Le 10e Baromètre du centre-ville et des commerces, réalisé par CSA Research pour l’association Centre-Ville en Mouvement révèle un paradoxe : les Français restent très attachés à leur centre-ville, mais leur fréquentation baisse. Comment expliquer ce décalage ? Et surtout, comment y répondre ? Voici les enseignements clés du baromètre 2025 du centre-ville et des commerces.
Les Français aiment leur centre-ville – vraiment !
Selon le dernier baromètre du centre-ville publié en mai 2025, 64% des Français se disent attachés à leur centre-ville. Un chiffre stable, qui montre que ces lieux gardent une forte valeur symbolique et affective. L’attachement est encore plus fort dans les communes engagées dans le programme Action Cœur de Ville : 71 % de leurs habitants déclarent y être attachés.
Ce sentiment est particulièrement marqué chez les jeunes adultes : 76 % des 25-34 ans. Preuve que le dynamisme du centre-ville n’est pas la préoccupation des seules anciennes générations : il continue d’incarner un lieu de lien social, de vie quotidienne, de repères culturels et commerciaux pour les plus jeunes.
Une fréquentation en baisse : des signaux à ne pas ignorer
Malgré cet attachement fort, les chiffres de fréquentation sont en recul. 35 % des Français affirment se rendre moins souvent en centre-ville qu’il y a quelques années. Chez les jeunes de 18 à 24 ans, ce chiffre grimpe à 48 %.
La fréquentation hebdomadaire du centre-ville reste majoritaire (69 %, en baisse de 3 points), mais la tendance est fragile. Les habitants restent attachés, mais adaptent leurs comportements.
Quels freins identifiés par les habitants ?
Le baromètre interroge aussi sur les causes de ce recul. Les trois freins principaux sont très clairs :
- 70 % des Français citent les prix jugés trop élevés,
- 57 % pointent les difficultés de stationnement,
- 38 % estiment que l’offre commerciale n’est pas suffisante,
À cela s’ajoute une demande croissante pour des services de proximité : santé, alimentation, animations…

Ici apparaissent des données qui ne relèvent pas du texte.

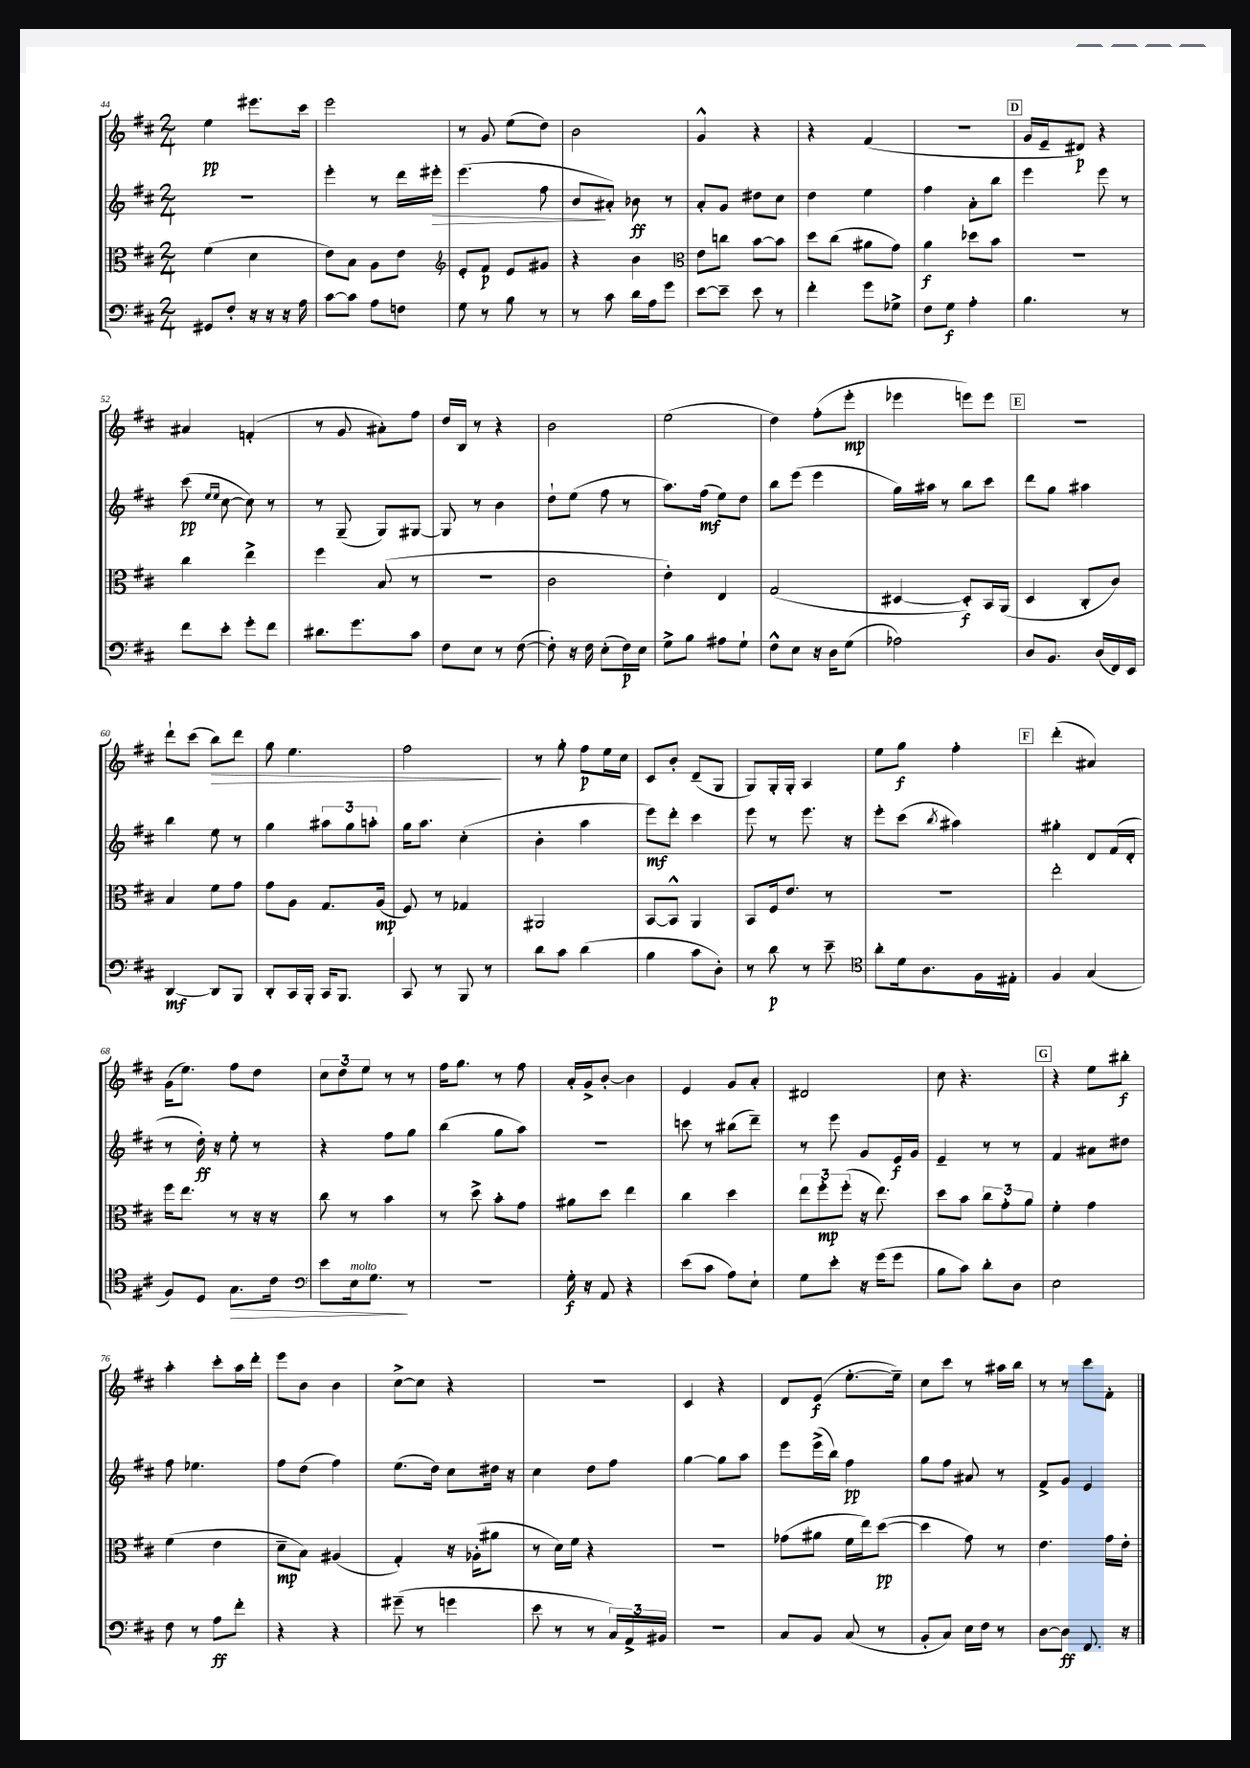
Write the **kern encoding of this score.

**kern	**kern	**kern	**kern
*staff4	*staff3	*staff2	*staff1
*clefF4	*clefC3	*clefG2	*clefG2
*k[f#c#]	*k[f#c#]	*k[f#c#]	*k[f#c#]
*M2/4	*M2/4	*M2/4	*M2/4
8GG#	(4f#	2r	4ee
8F#'	.	.	.
16r	4d	.	8.eee#
16r	.	.	.
16r	.	.	.
16A	.	.	16ccc#
=	=	=	=
[8c#	8e)	4eee'	2eee
8c#]	8B	.	.
8A	8A	8r	.
8F	8e	16ddd	.
.	.	16eee#'	.
=	=	=	=
*	*clefG2	*	*
8G	8e'	(4.eee	8r
8r	8f#	.	8g
8B	8e	.	(8ee
8r	8g#	8ff#	8dd)
=	=	=	=
8r	4r	8b	2b
8c#	.	8a#')	.
16d	4b	8b-	.
16A	.	.	.
8g	.	8r	.
=	=	=	=
*	*clefC3	*	*
[8e	8e	8a'	4g^^
8e~]	8cc	8g	.
8e	[8b	8dd#	4r
8r	8b]	8cc#	.
=	=	=	=
4f#'	8dd	4dd	4r
.	(8cc#	.	.
8g	8a#	4ee	(4f#
8G-^	8g)	.	.
=	=	=	=
8F#	4a	4ff#	2r
8G	.	.	.
4A'	8dd-	8a'	.
.	8b	8bb	.
=	=	=	=
4.B	2r	4eee	16g
.	.	.	16e~
.	.	.	8d#)
.	.	8eee	4r
8r	.	8r	.
=	=	=	=
8f#	4cc#	(8ccc#	4a#
.	.	16qqee	.
.	.	16qqee	.
8e'	.	[8cc#	.
8g'	4ee^	8cc#])	(4f'
8f#	.	8r	.
=	=	=	=
8.d#	4ff#	8r	8r
.	.	(8G~	8g
8.g	.	.	.
.	(8B	8G)	8a#')
8c#	8r	[8G#	8ff#
=	=	=	=
8F#	2r	8G#]	16dd
.	.	.	16B
8E	.	8r	8r
8r	.	4b	4r
([8F#	.	.	.
=	=	=	=
8F#'])	2c#	8dd`	2b
16r	.	(8ee	.
16F#	.	.	.
(8E'	.	8ff#	.
16F#)	.	8r	.
16E	.	.	.
=	=	=	=
8G^	4e')	8.aa)	(2ee
8B	.	.	.
.	.	(16ff#	.
8A#	4E	8ee)	.
8G`	.	8dd	.
=	=	=	=
8F#^^	(2G	8bb	4dd)
8E	.	(8eee	.
16r	.	4eee	(8ff#'
16D	.	.	.
(8G	.	.	8eee'
=	=	=	=
2A-)	[4D#	16gg)	4eee-
.	.	16aa#	.
.	.	8r	.
.	8D#'])	8bb	8eee)
.	16BB	8ccc#	8eee
.	(16AA	.	.
=	=	=	=
8D	4D	8ddd	2r
8.BB	.	8gg	.
.	8C#'	4aa#	.
(16D	.	.	.
16FF#)	8c#)	.	.
16EE	.	.	.
=	=	=	=
[4DD	4B	4bb	8ddd`
.	.	.	(8ccc#
8DD]	8f#	8ee	8bb)
8BBB	8g	8r	8ddd
=	=	=	=
8DD'	8g	4gg	8gg
16CC#	8A	.	4.ee
16BBB'	.	.	.
16CC#	8.G	12aa#	.
8.BBB	.	.	.
.	.	12gg	.
.	.	12aa'	.
.	(16A	.	.
=	=	=	=
8CC#	8F#)	16gg	2ff#
.	.	8.aa	.
8r	8r	.	.
8BBB	4G-	(4cc#'	.
8r	.	.	.
=	=	=	=
8d	2AA#	4b'	8r
8c#	.	.	8gg'
(4d	.	4aa	8ff#
.	.	.	16ee
.	.	.	16cc#
=	=	=	=
4B	[8BB	8eee)	8c#
.	8BB^^]	8ddd'	8b'
8c#	4AA	4ccc#	(8d~
8D')	.	.	8G
=	=	=	=
8r	8BB	8eee	8G)
8d	16F#	8r	16G'
.	8.e	.	16G'
8r	.	8.eee	4A
8e~	8r	.	.
.	.	16r	.
=	=	=	=
*clefC4	*	*	*
8a'	2r	8eee'	8ee
16d	.	(8ccc#	8gg
8.A	.	.	.
.	.	8qbb	.
.	.	4aa#)	4ff#'
16F#	.	.	.
16E#'	.	.	.
=	=	=	=
4F#	2ee'	4gg#'	(4ddd'
(4G	.	8d	4a#)
.	.	(16f#	.
.	.	16d'	.
=	=	=	=
8F#)	16ff#	8r	(16g
.	8.ee	.	8.ee)
8D	.	16dd')	.
.	.	16r	.
8.G	8r	8ee'	8ff#
.	16r	8r	8dd
16c#	16r	.	.
=	=	=	=
*clefF4	*	*	*
8e	8cc#	4r	12cc#
.	.	.	12dd
16E	8r	.	.
.	.	.	12ee
8.G	.	.	.
.	4b	8ff#	8r
8r	.	8gg	8r
=	=	=	=
2r	8r	(4bb	16ff#
.	.	.	8.gg
.	8dd^	.	.
.	8b'	8gg	8r
.	8g	8aa)	8ff#
=	=	=	=
16G'	8a#	2r	16a'
16r	.	.	16g^
8AA	8dd	.	[8b'
4r	4ee	.	4b]
=	=	=	=
(8e	4cc#	8ccc	4e
8c#	.	8r	.
8A)	4dd	(8bb#	8g
8E`	.	8ddd~)	8a'
=	=	=	=
8G	12ee	8r	2d#
.	12ff#'	.	.
8e'	.	8eee	.
.	(12ff#'	.	.
16r	16r	8g	.
(16g	8.ee)	.	.
8g	.	16e	.
.	.	16g	.
=	=	=	=
8B	8dd	4e~	8cc#
8c#)	8b	.	4.r
8d'	12cc#	8r	.
.	12g'	.	.
8D	.	8r	.
.	12a	.	.
=	=	=	=
2E	4f#'	4f#	4r
.	4g	8a#	8ee
.	.	8dd#	8bb#'
=	=	=	=
8F#	(4f#	8ff#	4aa'
8r	.	4.ee-	.
8A	4e	.	8ccc#'
8f#'	.	.	16aa
.	.	.	16ddd'
=	=	=	=
4r	8d~	8ff#	8eee
.	8B)	(8dd	8b
4r	(4A#	4ff#)	4b
=	=	=	=
(8g#~	4G')	(8.ee	[8cc#^
8r	.	.	8cc#]
.	.	16dd)	.
4g	16r	8cc#	4r
.	(16A-'	.	.
.	8a#	16dd#	.
.	.	16r	.
=	=	=	=
8e	8r	4cc#	2r
8r	16d)	.	.
.	16f#	.	.
8r	4r	8dd	.
24C#)	.	8ff#	.
24AA^	.	.	.
24BB#	.	.	.
=	=	=	=
2r	2r	[4gg	4c#
.	.	8gg]	4r
.	.	8aa	.
=	=	=	=
8C#	(8g-	8eee	8d
8BB	8a#	(16eee^	(8e
.	.	16bb)	.
(8C#	16f#	4ff#	[8.ee'
.	16ee)	.	.
8r	([8dd	.	.
.	.	.	16ee~])
=	=	=	=
8BB'	4dd]	8gg	8cc#
8C#)	.	8ff#	8ccc#
16E	8g)	8a#	8r
16F#	.	.	.
8r	8r	8r	16aa#
.	.	.	16bb
=	=	=	=
[8D	4.e	8f#^	8r
8D]	.	8g	8r
8.FF#	.	4e	8ccc#
.	16g	.	8f#'
16r	16e'	.	.
==	==	==	==
*-	*-	*-	*-
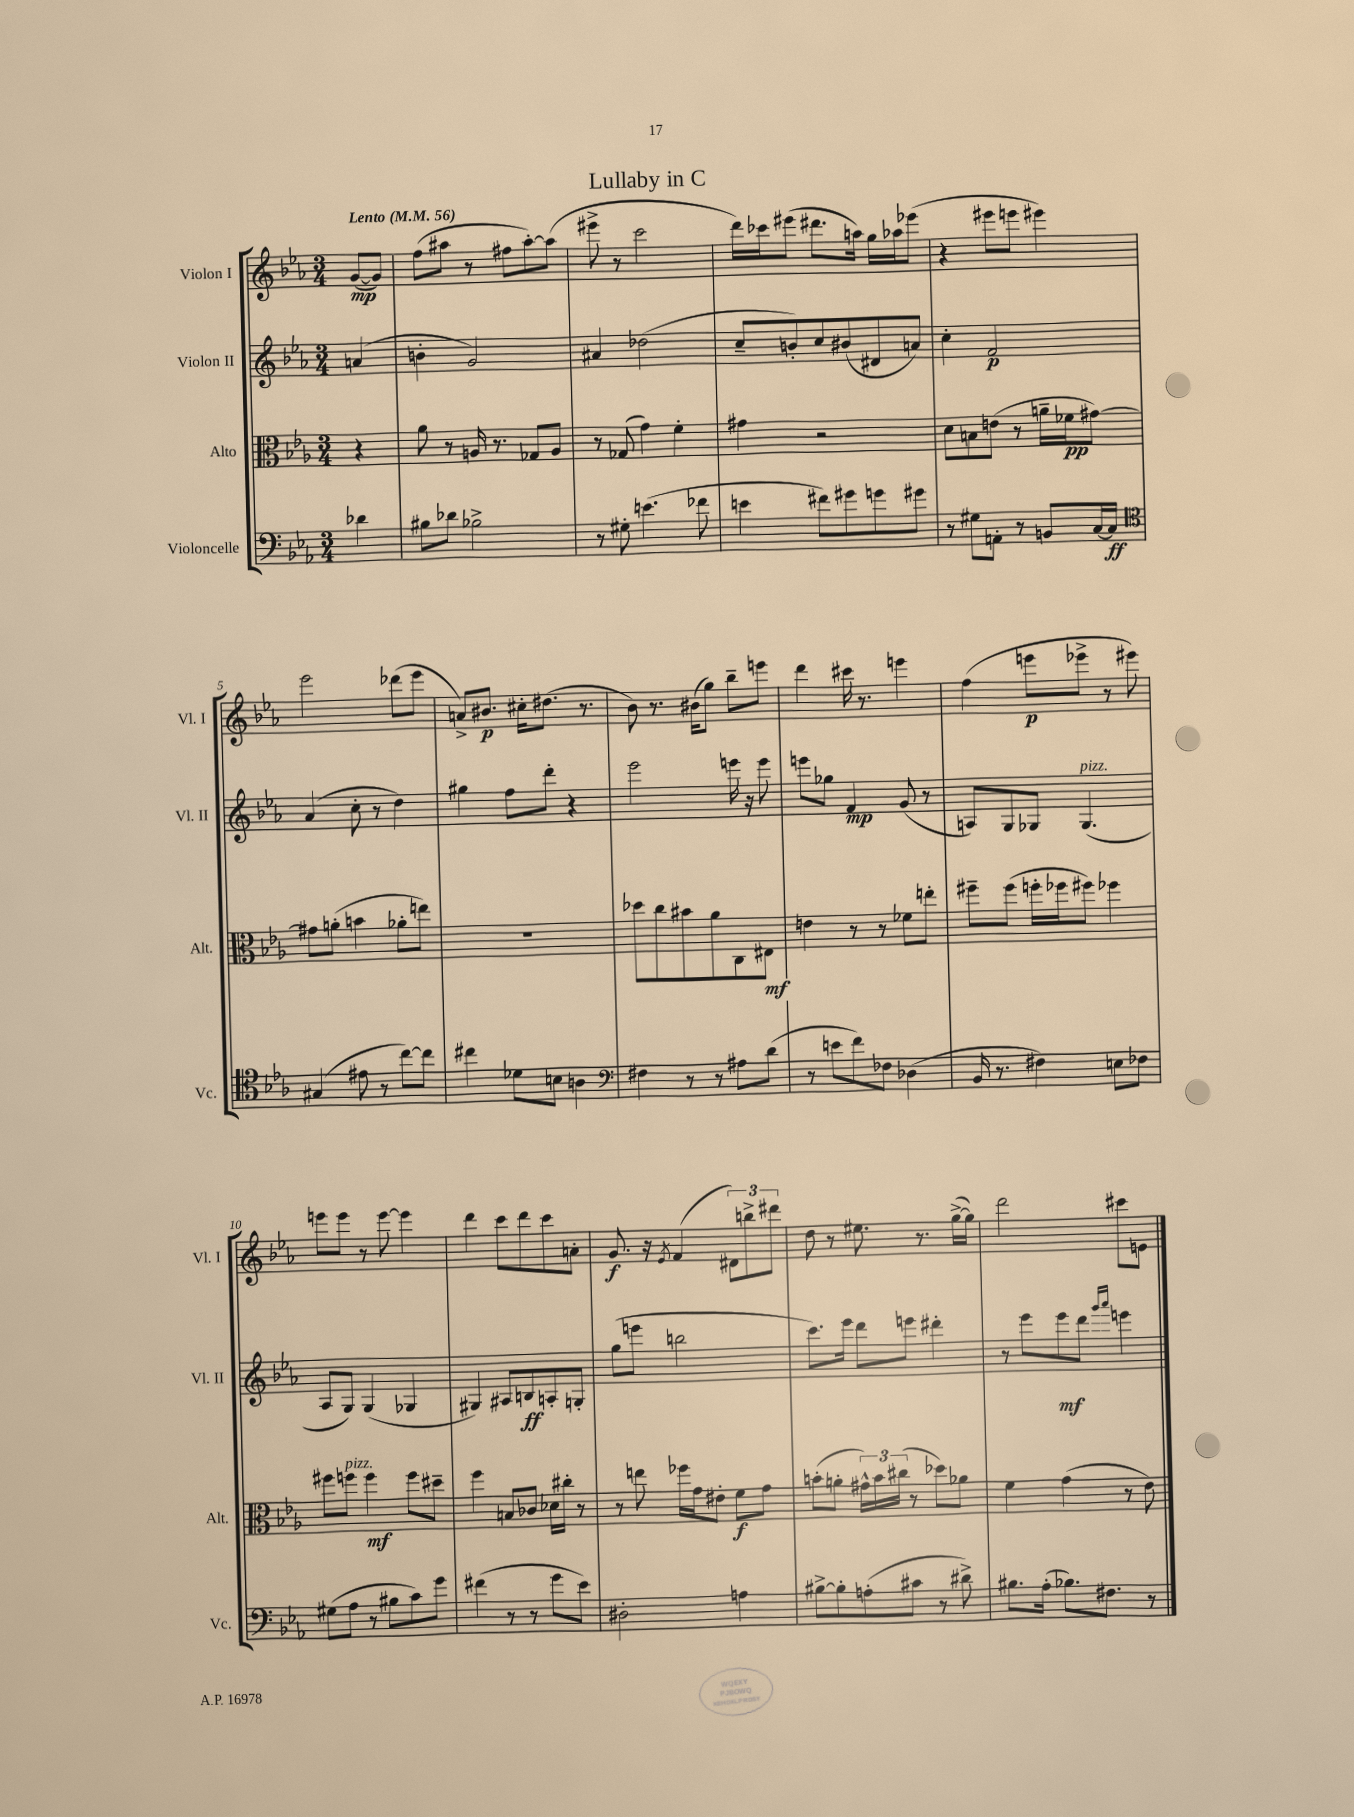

**kern	**kern	**kern	**kern
*staff4	*staff3	*staff2	*staff1
*clefF4	*clefC3	*clefG2	*clefG2
*k[b-e-a-]	*k[b-e-a-]	*k[b-e-a-]	*k[b-e-a-]
*M3/4	*M3/4	*M3/4	*M3/4
*MM56	*MM56	*MM56	*MM56
4d-\	4r	(4a/	([8g/L
.	.	.	8g/]J)
=	=	=	=
8B#\L	8a-\	4b'\	(8ff\L
8d-\J	8r	.	8aa#\J
2B-^\	16A/	2g/)	8r
.	8.r	.	.
.	.	.	8ff#\L
.	8G-/L	.	[8aa#'\)
.	8A/J	.	(8aa#\]J
=	=	=	=
8r	8r	4a#/	8eee#^\
8G#'\	(8G-/	.	8r
(4.e\	4g\)	(2dd-\	2ccc\
.	4f'\	.	.
8f-\	.	.	.
=	=	=	=
4e\	4g#\	8cc~/L	16ddd\LL)
.	.	.	16ccc-\J
.	.	8b'/)	(8eee#\J
8f#\L)	2r	8cc/	8.ddd#\L
8g#\	.	(8b#/	.
.	.	.	16aa\Jk)
8g\	.	8d#/	16gg\LL
.	.	.	16aa-\J
8g#\J	.	8a/J)	(8eee-\J
=	=	=	=
8r	8d\L	4cc'\	4r
8G#\L	8B\	.	.
8AA'\J	(8e\J	2f/	8eee#\L
8r	8r	.	8eee\J
8BB/L	16a~\LL	.	4eee#\)
.	16f-\J	.	.
[16C/L	[8g#\J)	.	.
16C/]JJ	.	.	.
=	=	=	=
*clefC4	*	*	*
(4G#/	8g#\]L	(4a-/	2eee-\
.	(8a'\J	.	.
8e#\	4b\	8cc'\	.
8r	.	8r	.
[8cc\L)	8a-'\L	4dd\)	(8ddd-\L
8cc\]J	8ee\J)	.	8eee-\J
=	=	=	=
4cc#\	2.r	4gg#\	8a^/L)
.	.	.	8.b#/J
8d-\L	.	8ff\L	.
.	.	.	16cc#'\LK
8B\J	.	8ddd'\J	(8.dd#\J
4A\	.	4r	.
.	.	.	8.r
=	=	=	=
*clefF4	*	*	*
4F#\	8dd-\L	2eee-\	8b-\)
.	8cc\	.	8.r
8r	8b#\	.	.
.	.	.	(16b#\LK
8r	8a-\	.	8gg\J)
8A#\L	8C\	16eee\	8bb-~\L
.	.	16r	.
(8d\J	8E#\J	8eee\	8eee\J
=	=	=	=
8r	4e\	8eee\L	4ddd\
8e\L	.	8gg-\J	.
8f\)	8r	4f/	16ccc#\
.	.	.	8.r
8F-\J	8r	.	.
(4D-\	8f-\L	(8g/	4eee\
.	8ee'\J	8r	.
=	=	=	=
16BB-/	8ff#~\L	8A/L)	(4ff\
8.r	.	.	.
.	(8ff#\J	8G/	.
4F#\)	16ff'\LL	8G-/J	8eee\L
.	16ff-\J	.	.
.	8ff#\J)	(4.G-/	8eee-^\J
8E\L	4ff-\	.	8r
8F-\J	.	.	8eee#\)
=	=	=	=
(8G#\L	8ff#\L	8A-/L	8eee\L
8A-\J	8ff\J	8G/J)	8eee\J
8r	4ff\	(4G/	8r
8B#\L	.	.	[8eee\
8c\)	8ff\L	4G-/	4eee\]
8g\J	8dd#~\J	.	.
=	=	=	=
(4f#\	4ff\	4G#/)	4ddd\
8r	8B/L	8A#/L	8ccc\L
8r	8c-/J	8B/	8ddd\
8g\L	16d-\LL	8A'/	8ccc\
.	16cc#'\JJ	.	.
8e-\J)	8r	8G'/J	8a'\J
=	=	=	=
2D#'\	8r	(8gg\L	8.g/
.	8ee\	8eee\J	.
.	.	.	16r
.	.	.	8qe-/
.	16ff-\LL	2bb\	(4f/
.	16g\J	.	.
.	8e#'\J	.	.
4A\	8f\L	.	12d#\L)
.	.	.	12bb^\
.	8g\J	.	.
.	.	.	12ddd#\J
=	=	=	=
[8B#^\L	(8b'\L	8.ccc\L)	8dd\
8B#'\]	8a'\J	.	8r
.	.	16eee-\Jk	.
(8A'\	24g#^^\LL)	8ddd\L	8.ee#\
.	24b\	.	.
.	(24cc#\JJ	.	.
8c#\J	8r	8eee\J	.
.	.	.	8.r
8r	8dd-\L)	4ddd#'\	.
8d#^\)	8a-\J	.	([16gg^\LL
.	.	.	16gg\]JJ)
=	=	=	=
8.B#\L	4f\	8r	2ddd\
.	.	8eee-\L	.
(16A-'\Jk	.	.	.
8.B-\L)	(4g\	8eee-\	.
.	.	8ddd\J	.
8.F#\J	.	.	.
.	.	16qqggg/LL	.
.	.	16qqaaa-/JJ	.
.	8r	4eee\	8ccc#\L
8r	8e-\)	.	8e\J
==	==	==	==
*-	*-	*-	*-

Pour les prochaines municipales, le commerce devient LA priorité
Dans la perspective des élections municipales de 2026, les Français ont été interrogés sur les priorités à donner aux centres-villes. Et la réponse est sans appel :
- 66 % jugent la revitalisation du centre-ville prioritaire,
- La dynamisation des commerces de proximité arrive en tête des attentes (citée par 28 %), devant la sécurité (27 %) et le stationnement (21 %).
Des leviers d’action concrets pour une relance locale
L’étude montre que la solution ne tient pas à un seul levier, mais à une stratégie cohérente et locale. Voici quelques pistes préconisées à la fois pour les collectivités publiques et pour les commerçants.
Pour les collectivités
- Faciliter l’accès au centre-ville (stationnement intelligent, mobilités douces)
- Soutenir les commerces par des outils de dynamisation (carte cadeau locale, chèque commerce, animations)
- Améliorer la lisibilité et la convivialité des centres (signalétique, éclairage, végétalisation, événements)
Pour les commerçants
- Proposer une offre différenciante, de qualité, ancrée localement
- Adapter les horaires à la réalité des usages (notamment actifs et samedis)
- Renforcer leur visibilité en ligne et leur ancrage territorial (réseaux sociaux, partenariats locaux)
Des centres-villes vivants sont encore possibles
Le 10e baromètre le confirme : les centres-villes ne sont pas condamnés, loin de là. Les Français y sont attachés et les considèrent comme des lieux essentiels à leur qualité de vie. Mais pour retrouver un cercle vertueux, il faut agir vite et collectivement.